> _TEXT BLOCK_:
****
Ideally, the exposure temperature of broilers should be within the thermoneutral zone of the birds, i.e., within the range of the conditions under which a bird can control its body temperature without altering its metabolic rate. Webster et al.  suggested a thermoneutral range for a well-feathered broiler from 8 to 18 °C under higher density in moving vehicles, lower than that of the birds in a typical rearing environment (24 to 28.5 °C) .
Quantifying heat loss of broilers on live-haul transport trailers is important to the understanding of the welfare of the broilers during this process , but is difficult to accomplish . As an alternative, thermal comfort indices have been developed to assess the impact of the thermal environment on thermoregulatory status of animals. Mitchell et al.  developed the apparent equivalent temperature (AET) by incorporating the effect of temperature and humidity as an integrated index to correlate to changes of core body temperature under various T and humidity combinations (Figure 1).
The commercial vehicles used to transport broilers in South Central USA differ in their design from those used in Europe or Canada in terms of module materials, size, and weatherization measures. Trip lengths, bird market weight and seasonal stocking density may be different as well [5,8,10]. The objectives of the current study were to characterize the thermal micro-environments encountered by broilers in commercial poultry transporters under various weather conditions and typical management practices in the South Central USA.
2. Materials and Methods
2.1. Trailer Description
This study was carried out in Northwest Arkansas in collaboration with commercial companies during 2015 and 2016. In Southern USA, broilers are transported by galvanized steel modules (2.4 × 1.17 × 1.2 m) arranged on a flatbed trailer measuring 14.4 × 2.4 m (Table 1). Twenty-two modules are stacked in 11 rows on the trailer (Figure 2), with modules stacked in two tiers. Each module consists of a sheet metal roof and 10 perforated compartments arranged as five by two drawers (referred to 10-door cages). Each compartment had a solid plastic floor and a hinged solid door at the front of the compartment (1.2 × 0.21 m) for loading and unloading chickens.
****
> _COLLECTED MATERIAL_:
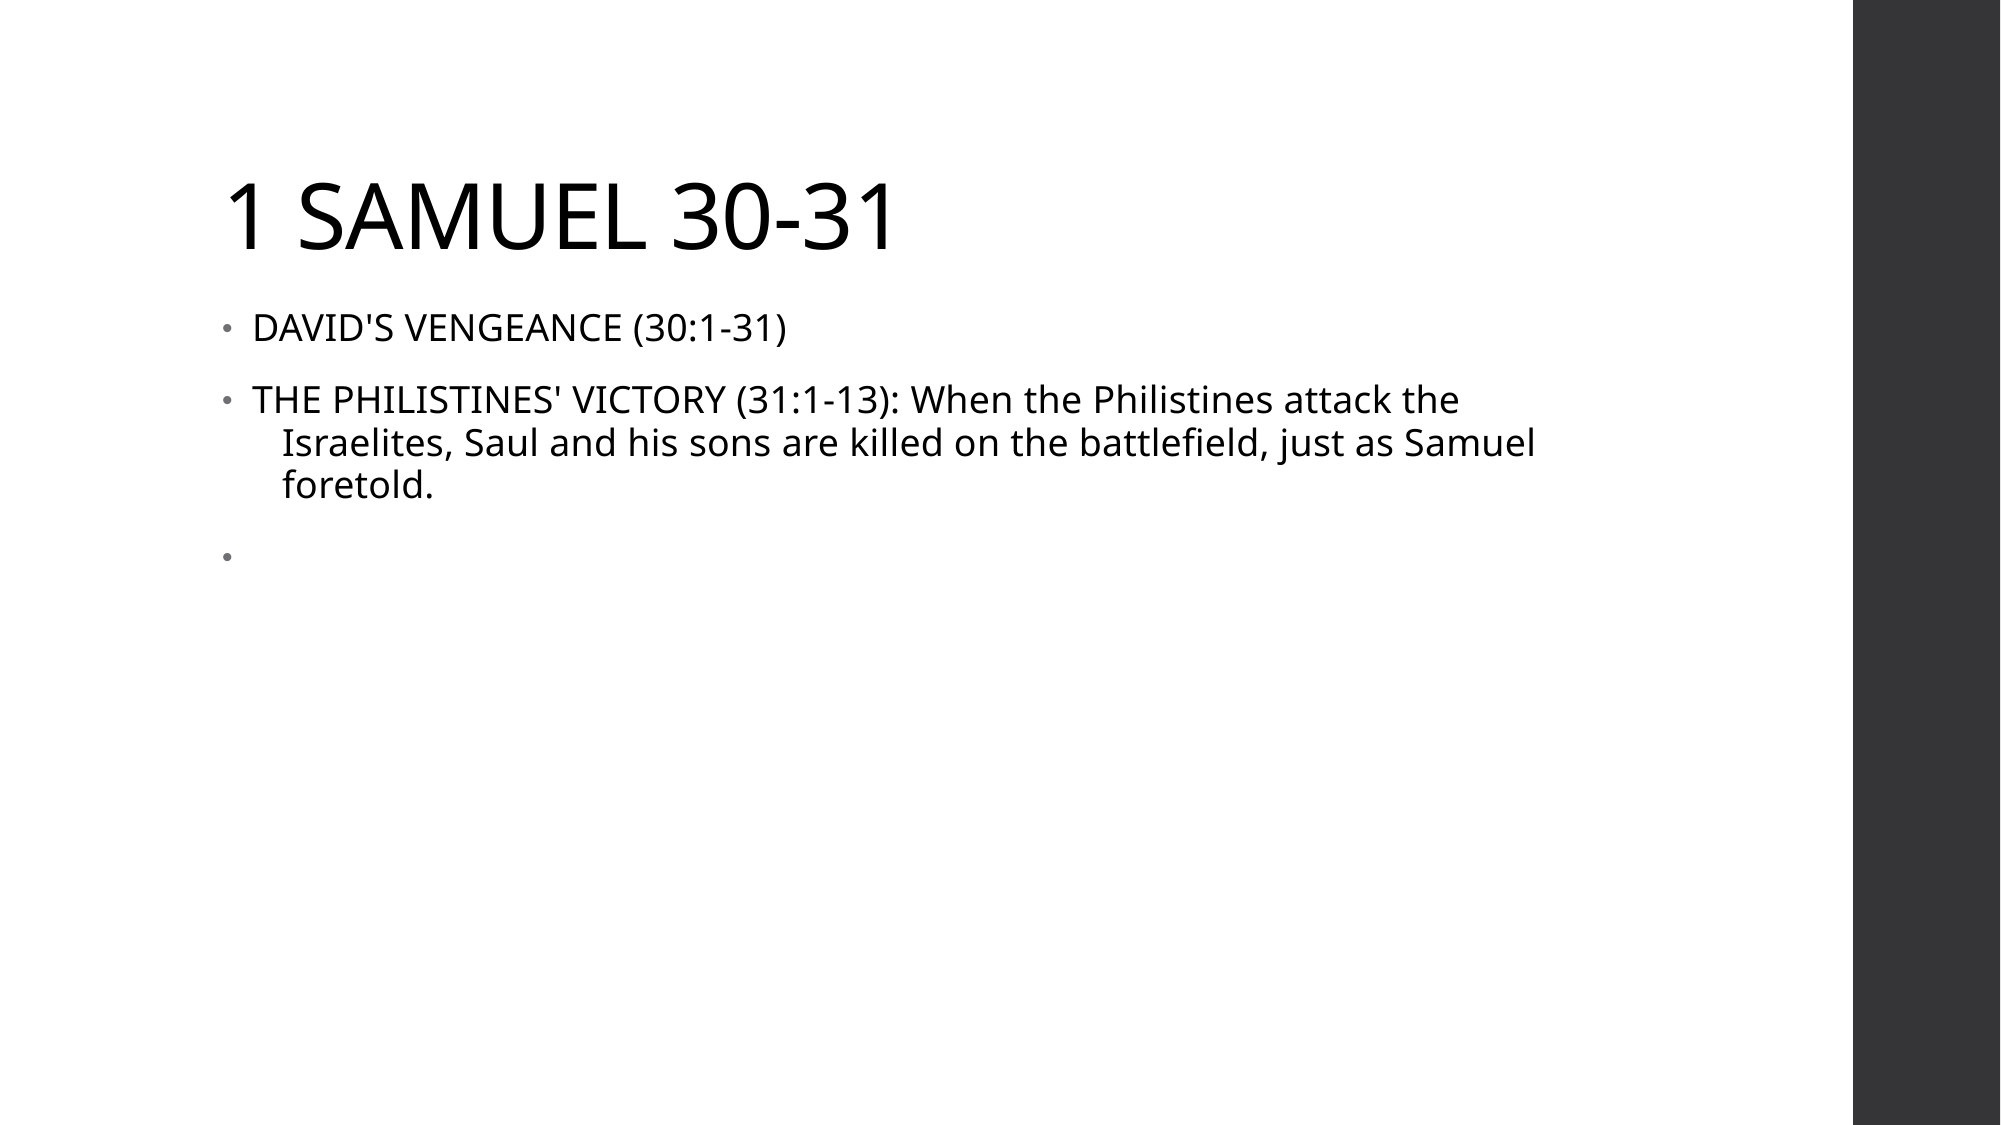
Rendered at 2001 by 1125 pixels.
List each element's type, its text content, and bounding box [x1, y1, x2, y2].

title 1 SAMUEL 30-31 [206, 60, 1797, 278]
list DAVID'S VENGEANCE (30:1-31) THE PHILISTINES' VICTORY (31:1-13): When the Philistines attack the Israelites, Saul and his sons are killed on the battlefield, just as Samuel foretold. [206, 299, 1617, 1014]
****
> _PROBLEM DESCRIPTION_: According to the broiler transport text, how many modules are stacked on the flatbed trailer?

> _SOLUTION TO THIS PROBLEM_: Twenty-two modules.